Contractually constructed restrictions or obligations on data are yet another problem. The HapMap database of human genetic variation began its life with a “click through” agreement attempting to impose provisions that would mitigate potential patent problems on using the database. But after more than a year, the HapMap consortium abandoned that license – it was preventing the integration of the database into larger systems, due to fears on behalf of integrators of how that restriction might propagate. Thus, contracts as well as copyright licenses can frustrate the goal of “Freedom to Integrate” and the rapid progress of science that data integration promises.

Thus, given the potential for significantly negative unintended consequences of using copyright, the size of the public domain, and the power of norms inside science, we believe that copyright licenses and contractual restrictions are simply the wrong tool, even if those licenses and contracts are used with the best of intentions.
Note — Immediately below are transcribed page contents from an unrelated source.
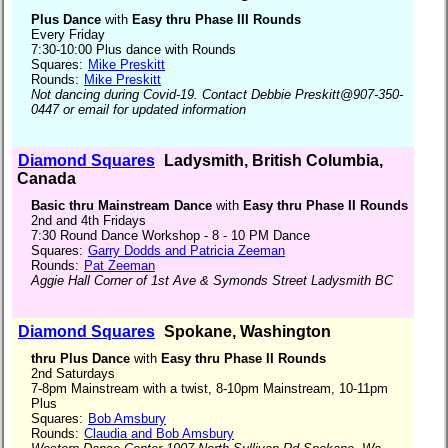
Plus Dance
with
Easy thru Phase III Rounds
Every Friday
7:30-10:00 Plus dance with Rounds
Squares:
Mike Preskitt
Rounds:
Mike Preskitt
Not dancing during Covid-19. Contact Debbie Preskitt@907-350-
0447 or email for updated information
Diamond Squares
Ladysmith, British Columbia,
Canada
Basic thru Mainstream Dance
with
Easy thru Phase II Rounds
2nd and 4th Fridays
7:30 Round Dance Workshop - 8 - 10 PM Dance
Squares:
Garry Dodds and Patricia Zeeman
Rounds:
Pat Zeeman
Aggie Hall Corner of 1st Ave & Symonds Street Ladysmith BC
Diamond Squares
Spokane, Washington
thru Plus Dance
with
Easy thru Phase II Rounds
2nd Saturdays
7-8pm Mainstream with a twist, 8-10pm Mainstream, 10-11pm
Plus
Squares:
Bob Amsbury
Rounds:
Claudia and Bob Amsbury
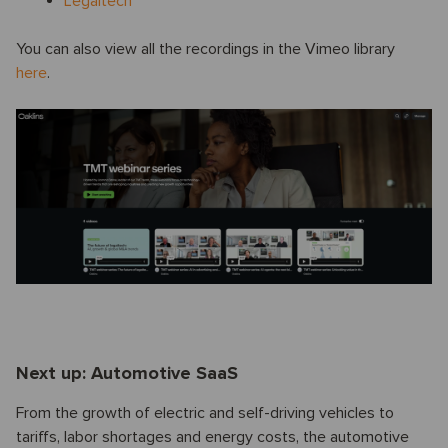
Legaltech
You can also view all the recordings in the Vimeo library
here
.
Next up: Automotive SaaS
From the growth of electric and self-driving vehicles to
tariffs, labor shortages and energy costs, the automotive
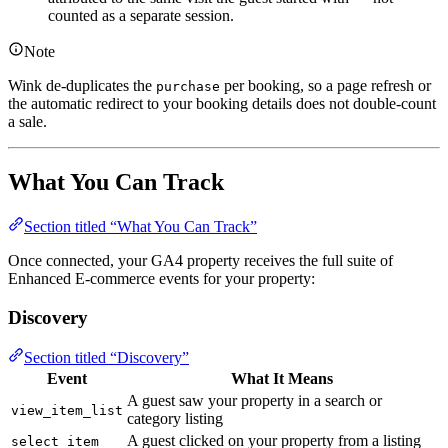
counted as a separate session.
Note
Wink de-duplicates the
per booking, so a page refresh or
purchase
the automatic redirect to your booking details does not double-count
a sale.
What You Can Track
Section titled “What You Can Track”
Once connected, your GA4 property receives the full suite of
Enhanced E-commerce events for your property:
Discovery
Section titled “Discovery”
Event
What It Means
A guest saw your property in a search or
view_item_list
category listing
A guest clicked on your property from a listing
select_item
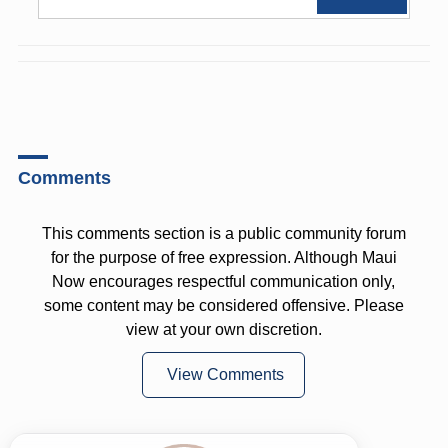
Comments
This comments section is a public community forum
for the purpose of free expression. Although Maui
Now encourages respectful communication only,
some content may be considered offensive. Please
view at your own discretion.
View Comments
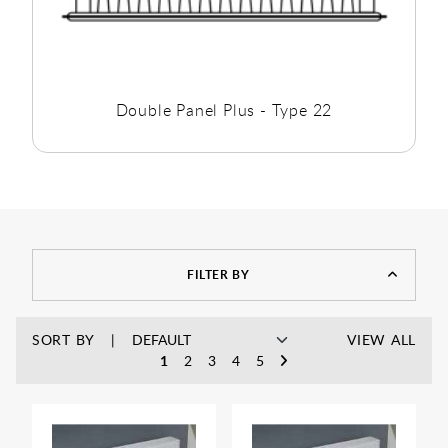
Double Panel Plus - Type 22
FILTER BY
SORT BY
VIEW ALL
1
2
3
4
5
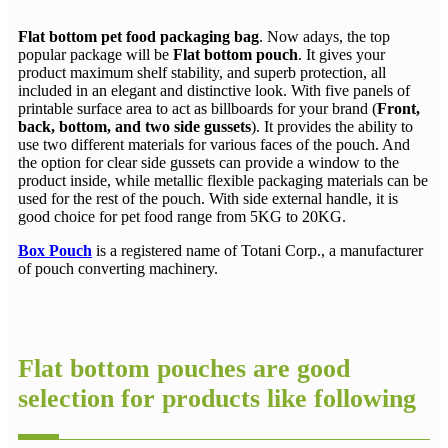
Flat bottom pet food packaging bag
. Now adays, the top
popular package will be
Flat bottom pouch
. It gives your
product maximum shelf stability, and superb protection, all
included in an elegant and distinctive look. With five panels of
printable surface area to act as billboards for your brand (
Front,
back, bottom, and two side gussets
). It provides the ability to
use two different materials for various faces of the pouch. And
the option for clear side gussets can provide a window to the
product inside, while metallic flexible packaging materials can be
used for the rest of the pouch. With side external handle, it is
good choice for pet food range from 5KG to 20KG.
Box Pouch
is a registered name of Totani Corp., a manufacturer
of pouch converting machinery.
Flat bottom pouches are good
selection for products like following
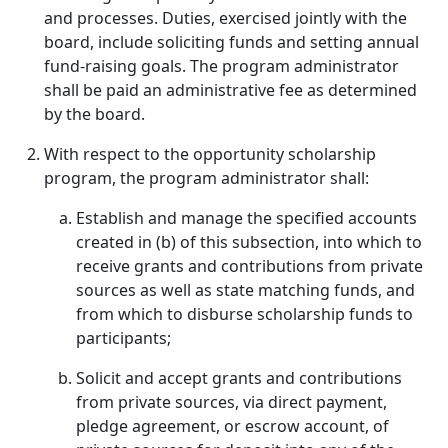
and processes. Duties, exercised jointly with the
board, include soliciting funds and setting annual
fund-raising goals. The program administrator
shall be paid an administrative fee as determined
by the board.
With respect to the opportunity scholarship
program, the program administrator shall:
Establish and manage the specified accounts
created in (b) of this subsection, into which to
receive grants and contributions from private
sources as well as state matching funds, and
from which to disburse scholarship funds to
participants;
Solicit and accept grants and contributions
from private sources, via direct payment,
pledge agreement, or escrow account, of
Why are you calling this Open Access Data?

Science Commons was founded on the ideas behind Open Access to the scholarly literature. And there’s a rich debate about “Free” and “Open” in lots of places that we simply wished to avoid in order to minimize confusion. There was no formal definition for Open Access Data and, as we moved through our research, it became clear to us that we wanted to situate a data definition for OA within the broader definition of OA to the literature.

How will you certify implementations as conforming to the protocol?

We are launching with certifications of the Open Data Commons License (which came out of the Talis efforts, and was drafted by Jordan Hatcher) and the CC0 legal tool. We are now developing a certification process for submission of conforming implementations and expect to release that process in 2008.